● **What is required**: What's required is a verbatim printout of all the data.
*** Data extract ***
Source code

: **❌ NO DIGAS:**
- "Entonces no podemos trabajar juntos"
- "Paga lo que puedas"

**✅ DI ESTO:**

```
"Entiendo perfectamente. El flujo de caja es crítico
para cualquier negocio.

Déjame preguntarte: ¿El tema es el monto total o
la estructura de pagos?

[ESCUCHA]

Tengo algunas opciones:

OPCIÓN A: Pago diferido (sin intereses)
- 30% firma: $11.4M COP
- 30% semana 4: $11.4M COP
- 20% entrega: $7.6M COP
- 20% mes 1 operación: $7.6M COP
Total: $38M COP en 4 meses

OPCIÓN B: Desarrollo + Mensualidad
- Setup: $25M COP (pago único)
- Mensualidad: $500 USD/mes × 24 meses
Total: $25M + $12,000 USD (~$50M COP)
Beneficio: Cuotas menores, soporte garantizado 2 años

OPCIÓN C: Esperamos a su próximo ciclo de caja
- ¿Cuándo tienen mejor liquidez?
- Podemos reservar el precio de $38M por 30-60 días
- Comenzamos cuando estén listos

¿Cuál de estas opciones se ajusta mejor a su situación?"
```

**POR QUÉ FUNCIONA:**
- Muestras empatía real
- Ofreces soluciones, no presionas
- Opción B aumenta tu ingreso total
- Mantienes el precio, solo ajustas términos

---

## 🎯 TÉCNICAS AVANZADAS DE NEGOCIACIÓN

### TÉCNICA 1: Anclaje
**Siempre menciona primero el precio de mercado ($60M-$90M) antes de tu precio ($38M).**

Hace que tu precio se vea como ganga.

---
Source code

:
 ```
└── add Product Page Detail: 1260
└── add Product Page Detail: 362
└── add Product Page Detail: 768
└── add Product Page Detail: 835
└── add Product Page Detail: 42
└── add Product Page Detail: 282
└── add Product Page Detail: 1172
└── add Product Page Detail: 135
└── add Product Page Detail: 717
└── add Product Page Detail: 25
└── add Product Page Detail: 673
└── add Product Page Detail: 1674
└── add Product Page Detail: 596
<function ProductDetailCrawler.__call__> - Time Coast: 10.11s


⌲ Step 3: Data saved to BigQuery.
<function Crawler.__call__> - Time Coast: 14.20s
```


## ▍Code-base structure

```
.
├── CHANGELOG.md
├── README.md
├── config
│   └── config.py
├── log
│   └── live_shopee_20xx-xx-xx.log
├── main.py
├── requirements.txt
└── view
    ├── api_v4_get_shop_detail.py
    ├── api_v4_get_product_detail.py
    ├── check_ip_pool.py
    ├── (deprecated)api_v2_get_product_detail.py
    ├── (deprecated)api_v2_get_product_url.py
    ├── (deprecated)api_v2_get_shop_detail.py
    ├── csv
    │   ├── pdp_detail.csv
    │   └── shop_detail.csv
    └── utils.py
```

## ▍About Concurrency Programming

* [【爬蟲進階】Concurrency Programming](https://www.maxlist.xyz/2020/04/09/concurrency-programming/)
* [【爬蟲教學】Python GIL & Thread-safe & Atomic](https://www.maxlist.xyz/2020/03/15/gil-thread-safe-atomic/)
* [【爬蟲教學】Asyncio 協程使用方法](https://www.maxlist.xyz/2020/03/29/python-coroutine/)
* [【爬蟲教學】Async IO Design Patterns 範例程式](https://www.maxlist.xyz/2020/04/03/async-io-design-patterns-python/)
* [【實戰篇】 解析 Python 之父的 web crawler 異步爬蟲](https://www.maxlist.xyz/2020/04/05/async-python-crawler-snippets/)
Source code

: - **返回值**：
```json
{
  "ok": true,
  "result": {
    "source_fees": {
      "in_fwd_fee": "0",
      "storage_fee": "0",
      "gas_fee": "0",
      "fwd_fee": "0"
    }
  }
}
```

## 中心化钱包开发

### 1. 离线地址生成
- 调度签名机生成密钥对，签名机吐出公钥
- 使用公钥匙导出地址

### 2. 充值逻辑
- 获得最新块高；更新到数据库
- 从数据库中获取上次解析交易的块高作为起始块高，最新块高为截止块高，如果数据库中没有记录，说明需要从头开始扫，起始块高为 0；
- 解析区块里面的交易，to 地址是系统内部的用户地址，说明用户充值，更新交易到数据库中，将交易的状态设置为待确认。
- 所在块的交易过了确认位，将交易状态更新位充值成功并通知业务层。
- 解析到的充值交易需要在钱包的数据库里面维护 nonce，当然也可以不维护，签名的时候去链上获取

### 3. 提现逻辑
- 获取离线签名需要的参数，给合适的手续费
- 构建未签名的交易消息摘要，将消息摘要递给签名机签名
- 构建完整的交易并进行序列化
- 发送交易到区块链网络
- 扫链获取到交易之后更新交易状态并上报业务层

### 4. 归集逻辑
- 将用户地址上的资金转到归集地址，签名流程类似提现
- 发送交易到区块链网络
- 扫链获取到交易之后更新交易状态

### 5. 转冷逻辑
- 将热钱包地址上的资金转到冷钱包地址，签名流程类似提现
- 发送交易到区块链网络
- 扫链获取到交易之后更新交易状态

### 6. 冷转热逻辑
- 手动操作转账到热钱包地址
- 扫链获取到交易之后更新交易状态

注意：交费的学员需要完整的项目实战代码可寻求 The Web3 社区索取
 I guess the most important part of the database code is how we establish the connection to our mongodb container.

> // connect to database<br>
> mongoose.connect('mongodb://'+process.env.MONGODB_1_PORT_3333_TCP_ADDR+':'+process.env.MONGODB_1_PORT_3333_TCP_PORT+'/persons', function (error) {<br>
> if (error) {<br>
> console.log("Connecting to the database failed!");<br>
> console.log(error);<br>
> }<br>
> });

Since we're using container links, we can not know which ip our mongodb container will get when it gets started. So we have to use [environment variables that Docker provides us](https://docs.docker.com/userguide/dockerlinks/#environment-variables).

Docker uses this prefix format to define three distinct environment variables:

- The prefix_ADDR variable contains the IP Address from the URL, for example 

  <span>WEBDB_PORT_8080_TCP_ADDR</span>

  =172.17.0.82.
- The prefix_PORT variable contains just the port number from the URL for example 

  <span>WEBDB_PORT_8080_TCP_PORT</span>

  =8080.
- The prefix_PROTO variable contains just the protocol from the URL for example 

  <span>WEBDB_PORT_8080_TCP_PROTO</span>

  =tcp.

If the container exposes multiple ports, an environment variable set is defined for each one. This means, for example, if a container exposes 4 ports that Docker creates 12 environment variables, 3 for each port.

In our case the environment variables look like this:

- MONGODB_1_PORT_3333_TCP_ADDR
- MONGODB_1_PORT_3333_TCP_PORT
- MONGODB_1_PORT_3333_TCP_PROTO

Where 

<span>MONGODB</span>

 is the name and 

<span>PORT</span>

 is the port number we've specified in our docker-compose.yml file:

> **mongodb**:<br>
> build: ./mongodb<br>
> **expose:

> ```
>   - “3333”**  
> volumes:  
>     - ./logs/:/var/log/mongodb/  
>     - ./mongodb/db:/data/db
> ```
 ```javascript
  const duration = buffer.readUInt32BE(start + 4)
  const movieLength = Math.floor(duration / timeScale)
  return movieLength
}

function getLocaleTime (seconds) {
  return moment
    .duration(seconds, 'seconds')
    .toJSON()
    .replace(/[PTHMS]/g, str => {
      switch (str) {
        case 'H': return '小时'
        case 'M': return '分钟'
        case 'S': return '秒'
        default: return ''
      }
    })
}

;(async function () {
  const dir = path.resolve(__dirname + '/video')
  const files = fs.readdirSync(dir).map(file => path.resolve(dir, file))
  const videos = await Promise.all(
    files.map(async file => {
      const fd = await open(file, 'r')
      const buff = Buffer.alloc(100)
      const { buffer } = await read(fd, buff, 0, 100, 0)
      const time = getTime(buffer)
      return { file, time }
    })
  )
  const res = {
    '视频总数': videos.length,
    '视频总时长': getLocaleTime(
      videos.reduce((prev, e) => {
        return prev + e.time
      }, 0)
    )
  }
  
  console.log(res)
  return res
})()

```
*** End of Data extract ***
● **Result**:
Source code

: **❌ NO DIGAS:**
- "Entonces no podemos trabajar juntos"
- "Paga lo que puedas"

**✅ DI ESTO:**

```
"Entiendo perfectamente. El flujo de caja es crítico
para cualquier negocio.

Déjame preguntarte: ¿El tema es el monto total o
la estructura de pagos?

[ESCUCHA]

Tengo algunas opciones:

OPCIÓN A: Pago diferido (sin intereses)
- 30% firma: $11.4M COP
- 30% semana 4: $11.4M COP
- 20% entrega: $7.6M COP
- 20% mes 1 operación: $7.6M COP
Total: $38M COP en 4 meses

OPCIÓN B: Desarrollo + Mensualidad
- Setup: $25M COP (pago único)
- Mensualidad: $500 USD/mes × 24 meses
Total: $25M + $12,000 USD (~$50M COP)
Beneficio: Cuotas menores, soporte garantizado 2 años

OPCIÓN C: Esperamos a su próximo ciclo de caja
- ¿Cuándo tienen mejor liquidez?
- Podemos reservar el precio de $38M por 30-60 días
- Comenzamos cuando estén listos

¿Cuál de estas opciones se ajusta mejor a su situación?"
```

**POR QUÉ FUNCIONA:**
- Muestras empatía real
- Ofreces soluciones, no presionas
- Opción B aumenta tu ingreso total
- Mantienes el precio, solo ajustas términos

---

## 🎯 TÉCNICAS AVANZADAS DE NEGOCIACIÓN

### TÉCNICA 1: Anclaje
**Siempre menciona primero el precio de mercado ($60M-$90M) antes de tu precio ($38M).**

Hace que tu precio se vea como ganga.

---
Source code

:
 ```
└── add Product Page Detail: 1260
└── add Product Page Detail: 362
└── add Product Page Detail: 768
└── add Product Page Detail: 835
└── add Product Page Detail: 42
└── add Product Page Detail: 282
└── add Product Page Detail: 1172
└── add Product Page Detail: 135
└── add Product Page Detail: 717
└── add Product Page Detail: 25
└── add Product Page Detail: 673
└── add Product Page Detail: 1674
└── add Product Page Detail: 596
<function ProductDetailCrawler.__call__> - Time Coast: 10.11s


⌲ Step 3: Data saved to BigQuery.
<function Crawler.__call__> - Time Coast: 14.20s
```


## ▍Code-base structure

```
.
├── CHANGELOG.md
├── README.md
├── config
│   └── config.py
├── log
│   └── live_shopee_20xx-xx-xx.log
├── main.py
├── requirements.txt
└── view
    ├── api_v4_get_shop_detail.py
    ├── api_v4_get_product_detail.py
    ├── check_ip_pool.py
    ├── (deprecated)api_v2_get_product_detail.py
    ├── (deprecated)api_v2_get_product_url.py
    ├── (deprecated)api_v2_get_shop_detail.py
    ├── csv
    │   ├── pdp_detail.csv
    │   └── shop_detail.csv
    └── utils.py
```

## ▍About Concurrency Programming

* [【爬蟲進階】Concurrency Programming](https://www.maxlist.xyz/2020/04/09/concurrency-programming/)
* [【爬蟲教學】Python GIL & Thread-safe & Atomic](https://www.maxlist.xyz/2020/03/15/gil-thread-safe-atomic/)
* [【爬蟲教學】Asyncio 協程使用方法](https://www.maxlist.xyz/2020/03/29/python-coroutine/)
* [【爬蟲教學】Async IO Design Patterns 範例程式](https://www.maxlist.xyz/2020/04/03/async-io-design-patterns-python/)
* [【實戰篇】 解析 Python 之父的 web crawler 異步爬蟲](https://www.maxlist.xyz/2020/04/05/async-python-crawler-snippets/)
Source code

: - **返回值**：
```json
{
  "ok": true,
  "result": {
    "source_fees": {
      "in_fwd_fee": "0",
      "storage_fee": "0",
      "gas_fee": "0",
      "fwd_fee": "0"
    }
  }
}
```

## 中心化钱包开发

### 1. 离线地址生成
- 调度签名机生成密钥对，签名机吐出公钥
- 使用公钥匙导出地址

### 2. 充值逻辑
- 获得最新块高；更新到数据库
- 从数据库中获取上次解析交易的块高作为起始块高，最新块高为截止块高，如果数据库中没有记录，说明需要从头开始扫，起始块高为 0；
- 解析区块里面的交易，to 地址是系统内部的用户地址，说明用户充值，更新交易到数据库中，将交易的状态设置为待确认。
- 所在块的交易过了确认位，将交易状态更新位充值成功并通知业务层。
- 解析到的充值交易需要在钱包的数据库里面维护 nonce，当然也可以不维护，签名的时候去链上获取

### 3. 提现逻辑
- 获取离线签名需要的参数，给合适的手续费
- 构建未签名的交易消息摘要，将消息摘要递给签名机签名
- 构建完整的交易并进行序列化
- 发送交易到区块链网络
- 扫链获取到交易之后更新交易状态并上报业务层

### 4. 归集逻辑
- 将用户地址上的资金转到归集地址，签名流程类似提现
- 发送交易到区块链网络
- 扫链获取到交易之后更新交易状态

### 5. 转冷逻辑
- 将热钱包地址上的资金转到冷钱包地址，签名流程类似提现
- 发送交易到区块链网络
- 扫链获取到交易之后更新交易状态

### 6. 冷转热逻辑
- 手动操作转账到热钱包地址
- 扫链获取到交易之后更新交易状态

注意：交费的学员需要完整的项目实战代码可寻求 The Web3 社区索取
 I guess the most important part of the database code is how we establish the connection to our mongodb container.

> // connect to database<br>
> mongoose.connect('mongodb://'+process.env.MONGODB_1_PORT_3333_TCP_ADDR+':'+process.env.MONGODB_1_PORT_3333_TCP_PORT+'/persons', function (error) {<br>
> if (error) {<br>
> console.log("Connecting to the database failed!");<br>
> console.log(error);<br>
> }<br>
> });

Since we're using container links, we can not know which ip our mongodb container will get when it gets started. So we have to use [environment variables that Docker provides us](https://docs.docker.com/userguide/dockerlinks/#environment-variables).

Docker uses this prefix format to define three distinct environment variables:

- The prefix_ADDR variable contains the IP Address from the URL, for example 

  <span>WEBDB_PORT_8080_TCP_ADDR</span>

  =172.17.0.82.
- The prefix_PORT variable contains just the port number from the URL for example 

  <span>WEBDB_PORT_8080_TCP_PORT</span>

  =8080.
- The prefix_PROTO variable contains just the protocol from the URL for example 

  <span>WEBDB_PORT_8080_TCP_PROTO</span>

  =tcp.

If the container exposes multiple ports, an environment variable set is defined for each one. This means, for example, if a container exposes 4 ports that Docker creates 12 environment variables, 3 for each port.

In our case the environment variables look like this:

- MONGODB_1_PORT_3333_TCP_ADDR
- MONGODB_1_PORT_3333_TCP_PORT
- MONGODB_1_PORT_3333_TCP_PROTO

Where 

<span>MONGODB</span>

 is the name and 

<span>PORT</span>

 is the port number we've specified in our docker-compose.yml file:

> **mongodb**:<br>
> build: ./mongodb<br>
> **expose:

> ```
>   - “3333”**  
> volumes:  
>     - ./logs/:/var/log/mongodb/  
>     - ./mongodb/db:/data/db
> ```
 ```javascript
  const duration = buffer.readUInt32BE(start + 4)
  const movieLength = Math.floor(duration / timeScale)
  return movieLength
}

function getLocaleTime (seconds) {
  return moment
    .duration(seconds, 'seconds')
    .toJSON()
    .replace(/[PTHMS]/g, str => {
      switch (str) {
        case 'H': return '小时'
        case 'M': return '分钟'
        case 'S': return '秒'
        default: return ''
      }
    })
}

;(async function () {
  const dir = path.resolve(__dirname + '/video')
  const files = fs.readdirSync(dir).map(file => path.resolve(dir, file))
  const videos = await Promise.all(
    files.map(async file => {
      const fd = await open(file, 'r')
      const buff = Buffer.alloc(100)
      const { buffer } = await read(fd, buff, 0, 100, 0)
      const time = getTime(buffer)
      return { file, time }
    })
  )
  const res = {
    '视频总数': videos.length,
    '视频总时长': getLocaleTime(
      videos.reduce((prev, e) => {
        return prev + e.time
      }, 0)
    )
  }
  
  console.log(res)
  return res
})()

```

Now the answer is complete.